Gerrymandering with AlphaPhoenix

You probably know that gerrymandering concerns drawing voting districts, as for state representatives, in such a way that one side gets an unfair advantage. How can you tell if it’s happening? Generally people like to point out the strange snakelike districts that are used to pack certain groups of voters together or break apart others. After all, it was a funny salamander-shaped congressional district that gave gerrymandering its name. So you might expect it to always result in spidery-lizardy districts. But look at these two maps of North Carolina.

Maps courtesy of Brian Haidet

This first one is an actual district map for North Carolina. It has some of those tell-tale salamander districts. By population, North Carolina is a red state, but not dramatically so. With 13 districts, you might expect a 7-6 split in favor of Republicans. But this map manages to squeeze out 10 red districts.

This second map was made by a physicist named Brian Haidet who took a great interest in gerrymandering. He wrote a program that can gerrymander successfully while avoiding the problem of snaky regions. This map “looks” fair, in the sense that the regions are reasonably shaped. And they all have roughly the same population. Yet he’s managed to give North Carolina Republicans 11 out of 13 representatives.

Here’s the video where he talks about the process: Algorithmic Redistricting: Elections made-to-order. It’s long, but it’s both entertaining and eye-opening. And it uses the prize-winning phrase “Markov Chain Monte Carlo Simulated Anneal.”

Here are my big takeaways from the video.

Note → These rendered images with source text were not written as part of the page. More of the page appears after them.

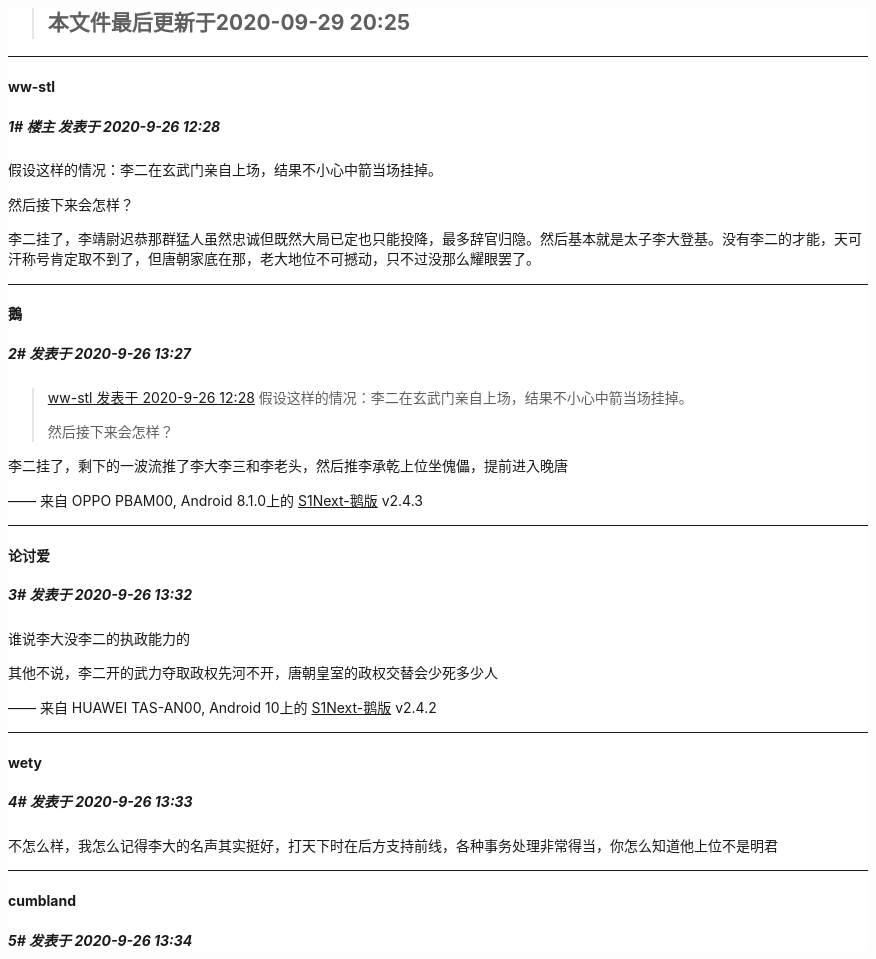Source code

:> ## **本文件最后更新于2020-09-29 20:25** 


-----

####  ww-stl  
##### 1#       楼主       发表于 2020-9-26 12:28


假设这样的情况：李二在玄武门亲自上场，结果不小心中箭当场挂掉。

然后接下来会怎样？


李二挂了，李靖尉迟恭那群猛人虽然忠诚但既然大局已定也只能投降，最多辞官归隐。然后基本就是太子李大登基。没有李二的才能，天可汗称号肯定取不到了，但唐朝家底在那，老大地位不可撼动，只不过没那么耀眼罢了。


-----

####  鵝  
##### 2#       发表于 2020-9-26 13:27


<blockquote><a href="httphttps://bbs.saraba1st.com/2b/forum.php?mod=redirect&amp;goto=findpost&amp;pid=48859592&amp;ptid=1961995" target="_blank">ww-stl 发表于 2020-9-26 12:28</a>
假设这样的情况：李二在玄武门亲自上场，结果不小心中箭当场挂掉。

然后接下来会怎样？</blockquote>
李二挂了，剩下的一波流推了李大李三和李老头，然后推李承乾上位坐傀儡，提前进入晚唐

—— 来自 OPPO PBAM00, Android 8.1.0上的 [S1Next-鹅版](https://github.com/ykrank/S1-Next/releases) v2.4.3


-----

####  论讨爱  
##### 3#       发表于 2020-9-26 13:32


谁说李大没李二的执政能力的

其他不说，李二开的武力夺取政权先河不开，唐朝皇室的政权交替会少死多少人

—— 来自 HUAWEI TAS-AN00, Android 10上的 [S1Next-鹅版](https://github.com/ykrank/S1-Next/releases) v2.4.2


-----

####  wety  
##### 4#       发表于 2020-9-26 13:33


不怎么样，我怎么记得李大的名声其实挺好，打天下时在后方支持前线，各种事务处理非常得当，你怎么知道他上位不是明君


-----

####  cumbland  
##### 5#       发表于 2020-9-26 13:34

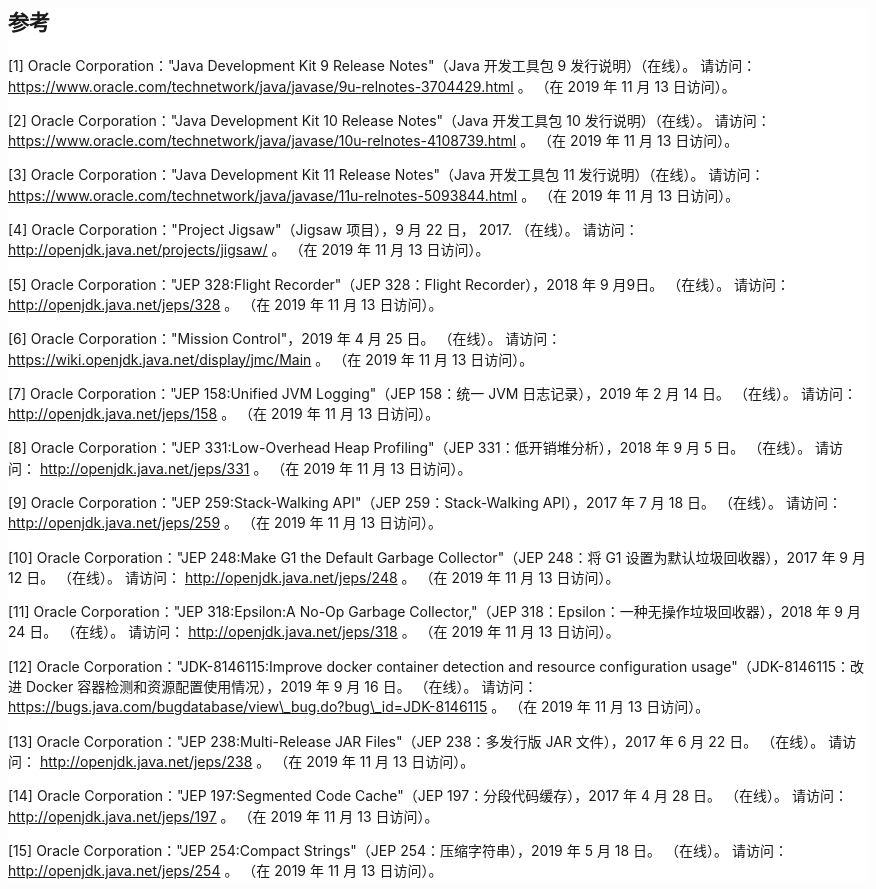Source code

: ## <a name="references"></a>参考

<a id="ref1">\[1\]</a> Oracle Corporation：\"Java Development Kit 9 Release Notes\"（Java 开发工具包 9 发行说明）（在线）。 请访问： https://www.oracle.com/technetwork/java/javase/9u-relnotes-3704429.html 。
（在 2019 年 11 月 13 日访问）。

<a id="ref2">\[2\]</a> Oracle Corporation：\"Java Development Kit 10 Release Notes\"（Java 开发工具包 10 发行说明）（在线）。 请访问： https://www.oracle.com/technetwork/java/javase/10u-relnotes-4108739.html 。
（在 2019 年 11 月 13 日访问）。

<a id="ref3">\[3\]</a> Oracle Corporation：\"Java Development Kit 11 Release Notes\"（Java 开发工具包 11 发行说明）（在线）。 请访问： https://www.oracle.com/technetwork/java/javase/11u-relnotes-5093844.html 。
（在 2019 年 11 月 13 日访问）。

<a id="ref4">\[4\]</a> Oracle Corporation：\"Project Jigsaw\"（Jigsaw 项目），9 月 22 日， 
2017. （在线）。 请访问： http://openjdk.java.net/projects/jigsaw/ 。
（在 2019 年 11 月 13 日访问）。

<a id="ref5">\[5\]</a> Oracle Corporation：\"JEP 328:Flight Recorder\"（JEP 328：Flight Recorder），2018 年 9 月9日。 （在线）。 请访问： http://openjdk.java.net/jeps/328 。 （在 2019 年 11 月 13 日访问）。

<a id="ref6">\[6\]</a> Oracle Corporation：\"Mission Control\"，2019 年 4 月 25 日。 （在线）。 请访问： https://wiki.openjdk.java.net/display/jmc/Main 。 （在 2019 年 11 月 13 日访问）。

<a id="ref7">\[7\]</a> Oracle Corporation：\"JEP 158:Unified JVM Logging\"（JEP 158：统一 JVM 日志记录），2019 年 2 月 14 日。 （在线）。 请访问： http://openjdk.java.net/jeps/158 。
（在 2019 年 11 月 13 日访问）。

<a id="ref8">\[8\]</a> Oracle Corporation：\"JEP 331:Low-Overhead Heap Profiling\"（JEP 331：低开销堆分析），2018 年 9 月 5 日。 （在线）。 请访问： http://openjdk.java.net/jeps/331 。 （在 2019 年 11 月 13 日访问）。

<a id="ref9">\[9\]</a> Oracle Corporation：\"JEP 259:Stack-Walking API\"（JEP 259：Stack-Walking API），2017 年 7 月 18 日。 （在线）。
请访问： http://openjdk.java.net/jeps/259 。 （在 2019 年 11 月 13 日访问）。

<a id="ref10">\[10\]</a> Oracle Corporation：\"JEP 248:Make G1 the Default Garbage Collector\"（JEP 248：将 G1 设置为默认垃圾回收器），2017 年 9 月 12 日。 （在线）。 请访问： http://openjdk.java.net/jeps/248 。 （在 2019 年 11 月 13 日访问）。

<a id="ref11">\[11\]</a> Oracle Corporation：\"JEP 318:Epsilon:A No-Op Garbage Collector,\"（JEP 318：Epsilon：一种无操作垃圾回收器），2018 年 9 月 24 日。
（在线）。 请访问： http://openjdk.java.net/jeps/318 。 （在 2019 年 11 月 13 日访问）。

<a id="ref12">\[12\]</a> Oracle Corporation：\"JDK-8146115:Improve docker container detection and resource configuration usage\"（JDK-8146115：改进 Docker 容器检测和资源配置使用情况），2019 年 9 月 16 日。
（在线）。 请访问： https://bugs.java.com/bugdatabase/view\_bug.do?bug\_id=JDK-8146115 。
（在 2019 年 11 月 13 日访问）。

<a id="ref13">\[13\]</a> Oracle Corporation：\"JEP 238:Multi-Release JAR Files\"（JEP 238：多发行版 JAR 文件），2017 年 6 月 22 日。 （在线）。 请访问： http://openjdk.java.net/jeps/238 。 （在 2019 年 11 月 13 日访问）。

<a id="ref14">\[14\]</a> Oracle Corporation：\"JEP 197:Segmented Code Cache\"（JEP 197：分段代码缓存），2017 年 4 月 28 日。 （在线）。
请访问： http://openjdk.java.net/jeps/197 。 （在 2019 年 11 月 13 日访问）。

<a id="ref15">\[15\]</a> Oracle Corporation：\"JEP 254:Compact Strings\"（JEP 254：压缩字符串），2019 年 5 月 18 日。 （在线）。 请访问： http://openjdk.java.net/jeps/254 。
（在 2019 年 11 月 13 日访问）。
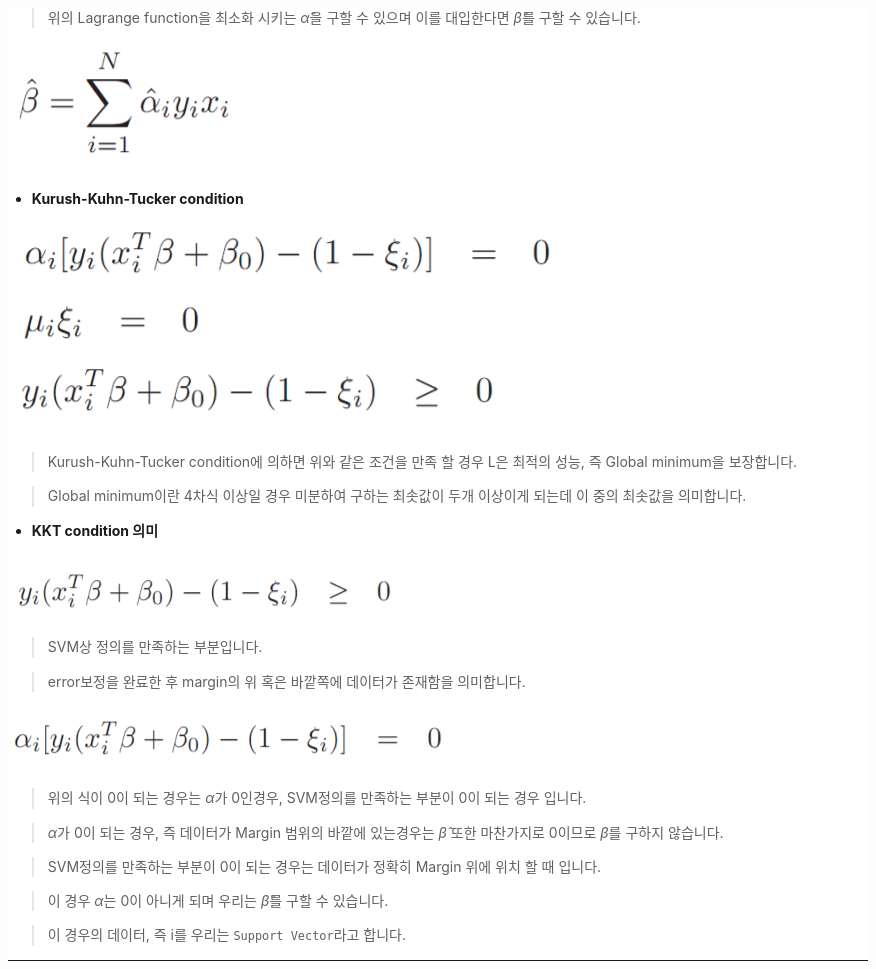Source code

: > 위의 Lagrange function을 최소화 시키는 $\hat \alpha$을 구할 수 있으며 이를 대입한다면 $\hat \beta$를 구할 수 있습니다.

![svm_13](/img/svm_13.png)

* **Kurush-Kuhn-Tucker condition**

![svm_14](/img/svm_14.png)

> Kurush-Kuhn-Tucker condition에 의하면 위와 같은 조건을 만족 할 경우 L은 최적의 성능, 즉 Global minimum을 보장합니다.

> Global minimum이란 4차식 이상일 경우 미분하여 구하는 최솟값이 두개 이상이게 되는데 이 중의 최솟값을 의미합니다.

* **KKT condition 의미**

![svm_15](/img/svm_15.png)

> SVM상 정의를 만족하는 부분입니다.

> error보정을 완료한 후 margin의 위 혹은 바깥쪽에 데이터가 존재함을 의미합니다.

![svm_16](/img/svm_16.png)

> 위의 식이 0이 되는 경우는 $\alpha$가 0인경우, SVM정의를 만족하는 부분이 0이 되는 경우 입니다.

> $\alpha$가 0이 되는 경우, 즉 데이터가 Margin 범위의 바깥에 있는경우는 $\hat \beta$ 또한 마찬가지로 0이므로 $\beta$를 구하지 않습니다.

> SVM정의를 만족하는 부분이 0이 되는 경우는 데이터가 정확히 Margin 위에 위치 할 때 입니다.

> 이 경우 $\alpha$는 0이 아니게 되며 우리는 $\hat \beta$를 구할 수 있습니다.

> 이 경우의 데이터, 즉 i를 우리는 `Support Vector`라고 합니다.

---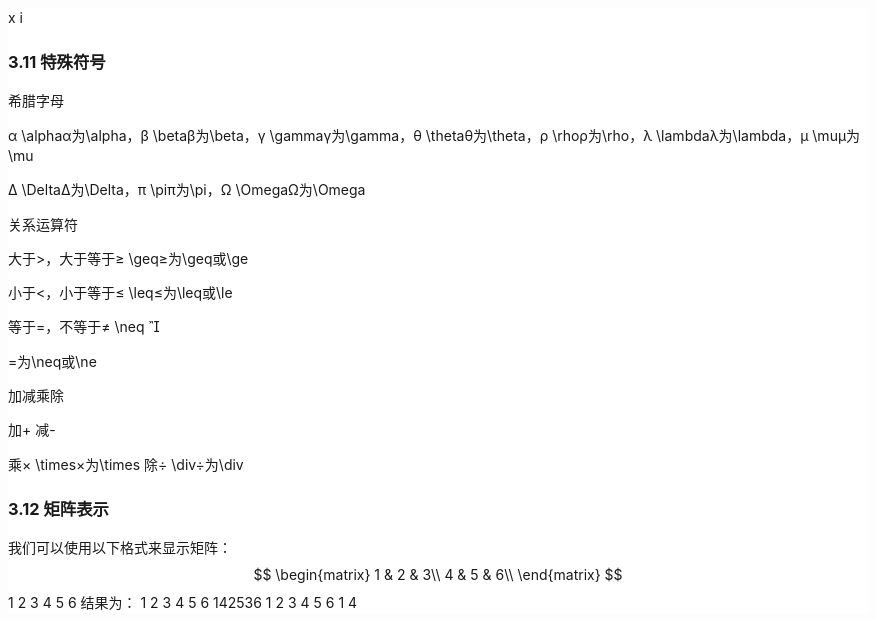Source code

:  x 
i

 

### 3.11 特殊符号

希腊字母

α \alphaα为\alpha，β \betaβ为\beta，γ \gammaγ为\gamma，θ \thetaθ为\theta，ρ \rhoρ为\rho，λ \lambdaλ为\lambda，μ \muμ为\mu

Δ \DeltaΔ为\Delta，π \piπ为\pi，Ω \OmegaΩ为\Omega

关系运算符

大于>，大于等于≥ \geq≥为\geq或\ge

小于<，小于等于≤ \leq≤为\leq或\le

等于=，不等于≠ \neq 


 =为\neq或\ne

加减乘除

加+ 减-

乘× \times×为\times 除÷ \div÷为\div

### 3.12 矩阵表示

我们可以使用以下格式来显示矩阵：
$$
\begin{matrix}
1 & 2 & 3\\
4 & 5 & 6\\
\end{matrix}
$$
1
2
3
4
5
6
结果为：
1 2 3 4 5 6
142536
1
2
3
4
5
6
1
4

  • Cheating does not mean funny district lines. If you’re good at math and maps, you can totally cheat with nice, sane-looking districts.
  • Fairness is predicated on people’s voting preferences being stable and predictable. You must start with a baseline population and voting preference. This may be a safe assumption in these polarized times, but you still need to keep in mind that “fairness” is based on a distribution that needs to be resampled from time to time.
  • If preferences are indeed stable and predictable, then the outcome is completely known. It is purely an exercise in geometry, foreordained well before the election by an algorithm. This seems weird, but there’s no escaping it.
  • Even when you draw the districts so that they are fair, you still have a few degrees of freedom. Would you like the races to be close, or incumbent-favoring landslides?

Gerrymandering is a hot topic these days, partly because it lends itself to fun simulations that are now tractable on personal computers. So we now know what danger lurks in the redistricting process. There are plenty of good ways to limit cheating, but political interest means that whoever thinks they have the upper hand has no interest in trying to make the process fair.

In a sense, we’re lucky that the people trying to rig elections have been so ham-fisted about it. By making such obviously partisan maps, we are now at least alert to the danger. I think of this as the Photoshop Effect. Photos have been doctored since photography was first invented. But it took the widespread use of Photoshop for ordinary people to realize it. You never could trust photos, but now you KNOW you can’t trust photos. Voting districts have been doctored since Elbridge Gerry was the salamander-loving governor of Massachusetts. Thanks to the good work of people like Brian Haidet, more of us are starting to get wise to it.